One‐Dimensional Nanostructured Pseudocapacitive Materials: Design, Synthesis and Applications in Supercapacitors

Abstract

Abstract In the past decades, pseudocapacitive materials (PCMs) for electrochemical energy storage have drawn enthusiastic attention from researchers, owing to their virtue of larger Faradaic capacitance facilitating enhanced energy densities compared to electric double‐layer capacitive materials. To maximize capacitive properties without sacrificing power densities, novel design and fine fabrication of innovative PCMs with rational micro‐structures become of significant importance.

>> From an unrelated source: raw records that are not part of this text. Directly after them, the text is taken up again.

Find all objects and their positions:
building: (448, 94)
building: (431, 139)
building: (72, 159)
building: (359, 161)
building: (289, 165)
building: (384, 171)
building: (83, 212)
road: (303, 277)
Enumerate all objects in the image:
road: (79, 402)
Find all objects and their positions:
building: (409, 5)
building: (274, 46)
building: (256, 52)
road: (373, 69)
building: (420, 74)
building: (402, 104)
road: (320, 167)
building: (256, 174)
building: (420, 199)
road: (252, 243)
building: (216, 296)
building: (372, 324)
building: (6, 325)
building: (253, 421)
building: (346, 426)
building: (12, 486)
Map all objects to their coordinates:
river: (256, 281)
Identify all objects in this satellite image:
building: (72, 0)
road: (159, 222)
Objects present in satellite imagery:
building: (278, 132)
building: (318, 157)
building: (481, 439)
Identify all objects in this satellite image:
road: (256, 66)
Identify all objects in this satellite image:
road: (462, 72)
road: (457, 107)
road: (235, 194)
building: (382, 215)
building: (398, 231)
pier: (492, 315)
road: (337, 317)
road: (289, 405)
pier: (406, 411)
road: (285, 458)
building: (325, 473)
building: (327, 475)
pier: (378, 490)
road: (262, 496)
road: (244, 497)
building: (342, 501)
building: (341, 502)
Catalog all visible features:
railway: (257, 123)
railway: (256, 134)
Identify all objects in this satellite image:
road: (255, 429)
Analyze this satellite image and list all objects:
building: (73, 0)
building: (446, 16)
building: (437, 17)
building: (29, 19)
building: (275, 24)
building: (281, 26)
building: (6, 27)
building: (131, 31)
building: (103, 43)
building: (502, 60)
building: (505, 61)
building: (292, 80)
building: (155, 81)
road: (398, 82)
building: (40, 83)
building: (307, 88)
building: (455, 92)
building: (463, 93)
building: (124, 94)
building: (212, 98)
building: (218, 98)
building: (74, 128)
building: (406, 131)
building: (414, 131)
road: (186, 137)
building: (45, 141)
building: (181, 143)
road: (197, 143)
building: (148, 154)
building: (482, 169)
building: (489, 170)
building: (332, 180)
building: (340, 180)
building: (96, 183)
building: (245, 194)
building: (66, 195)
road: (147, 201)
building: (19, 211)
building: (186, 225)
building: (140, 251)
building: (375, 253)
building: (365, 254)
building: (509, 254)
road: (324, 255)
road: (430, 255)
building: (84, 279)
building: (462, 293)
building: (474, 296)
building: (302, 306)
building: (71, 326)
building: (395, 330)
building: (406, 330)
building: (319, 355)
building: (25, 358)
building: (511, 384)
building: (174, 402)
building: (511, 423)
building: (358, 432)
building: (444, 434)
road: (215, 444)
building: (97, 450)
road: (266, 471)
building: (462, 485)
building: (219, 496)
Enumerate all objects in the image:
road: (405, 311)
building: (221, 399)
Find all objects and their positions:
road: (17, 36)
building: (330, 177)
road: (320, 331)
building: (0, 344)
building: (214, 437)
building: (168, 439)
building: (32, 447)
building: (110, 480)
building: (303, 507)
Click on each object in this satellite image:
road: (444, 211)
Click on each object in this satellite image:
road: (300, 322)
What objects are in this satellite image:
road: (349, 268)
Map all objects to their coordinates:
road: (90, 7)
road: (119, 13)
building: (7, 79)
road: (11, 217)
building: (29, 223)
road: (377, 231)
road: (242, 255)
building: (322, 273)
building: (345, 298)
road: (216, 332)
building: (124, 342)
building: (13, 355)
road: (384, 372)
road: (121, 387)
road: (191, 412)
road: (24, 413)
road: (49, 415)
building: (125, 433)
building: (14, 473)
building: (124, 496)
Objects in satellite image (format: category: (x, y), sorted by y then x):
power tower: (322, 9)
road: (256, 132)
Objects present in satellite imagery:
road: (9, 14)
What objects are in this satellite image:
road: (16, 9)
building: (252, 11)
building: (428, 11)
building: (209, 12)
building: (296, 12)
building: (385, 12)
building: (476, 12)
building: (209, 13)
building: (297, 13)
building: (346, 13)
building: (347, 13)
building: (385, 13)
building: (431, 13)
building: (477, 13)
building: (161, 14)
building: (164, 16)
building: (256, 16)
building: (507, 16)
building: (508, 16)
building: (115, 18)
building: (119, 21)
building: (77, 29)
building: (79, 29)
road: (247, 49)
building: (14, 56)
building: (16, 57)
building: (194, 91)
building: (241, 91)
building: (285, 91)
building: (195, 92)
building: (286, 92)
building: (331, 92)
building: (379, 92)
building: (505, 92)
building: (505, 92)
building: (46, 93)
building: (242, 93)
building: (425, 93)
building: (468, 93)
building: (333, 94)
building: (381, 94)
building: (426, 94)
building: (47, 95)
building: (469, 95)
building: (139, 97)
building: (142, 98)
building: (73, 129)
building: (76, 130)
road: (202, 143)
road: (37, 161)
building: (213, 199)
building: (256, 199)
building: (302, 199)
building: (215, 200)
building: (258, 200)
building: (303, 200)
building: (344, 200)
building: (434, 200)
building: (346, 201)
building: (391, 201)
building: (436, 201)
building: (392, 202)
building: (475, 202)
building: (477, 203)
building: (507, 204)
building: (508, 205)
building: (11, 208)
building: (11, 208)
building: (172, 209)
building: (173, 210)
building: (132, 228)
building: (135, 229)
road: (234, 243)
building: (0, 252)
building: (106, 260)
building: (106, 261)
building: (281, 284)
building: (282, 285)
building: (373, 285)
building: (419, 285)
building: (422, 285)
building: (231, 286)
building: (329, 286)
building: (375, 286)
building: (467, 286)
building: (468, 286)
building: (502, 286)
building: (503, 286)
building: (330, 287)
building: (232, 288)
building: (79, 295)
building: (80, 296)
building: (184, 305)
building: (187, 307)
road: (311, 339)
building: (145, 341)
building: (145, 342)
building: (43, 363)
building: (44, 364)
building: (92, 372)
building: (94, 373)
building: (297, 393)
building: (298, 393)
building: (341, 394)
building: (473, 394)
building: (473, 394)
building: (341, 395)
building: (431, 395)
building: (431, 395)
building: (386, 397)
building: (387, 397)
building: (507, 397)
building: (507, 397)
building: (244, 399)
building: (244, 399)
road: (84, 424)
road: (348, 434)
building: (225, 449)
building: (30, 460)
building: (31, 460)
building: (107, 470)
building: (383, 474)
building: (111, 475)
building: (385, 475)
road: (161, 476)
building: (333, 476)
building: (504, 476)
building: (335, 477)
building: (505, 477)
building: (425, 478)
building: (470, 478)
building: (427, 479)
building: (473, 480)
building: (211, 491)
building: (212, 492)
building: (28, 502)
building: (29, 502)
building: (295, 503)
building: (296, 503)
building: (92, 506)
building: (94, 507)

Typically, enormous efforts have been devoted to fabricating 1D nanostructured PCMs for advanced supercapacitors, thanks to their geometrical merits facilitating the ionic/electronic transport. This review mainly focuses on the latest development and progress of 1D nanostructured PCMs for advanced supercapacitors. Firstly, typical pseudocapacitive mechanisms are discussed in detail. Secondly, physicochemical properties and intrinsic merits of 1D nanoscaled electrodes are comprehensively described. Thirdly, representative synthetic methodologies, optimization strategies and involved formation mechanisms for 1D nanodimensional PCMs are surveyed. Besides, the applications of 1D versatile PCMs including 1D conventional nanostructures, nano‐arrays, core‐shell nano‐architectures and secondary superstructures are systematically summarized as competitive electrodes for supercapacitors. Finally, future challenges, prospects and opportunities of 1D nanostructured PCMs for next‐generation supercapacitors are further proposed.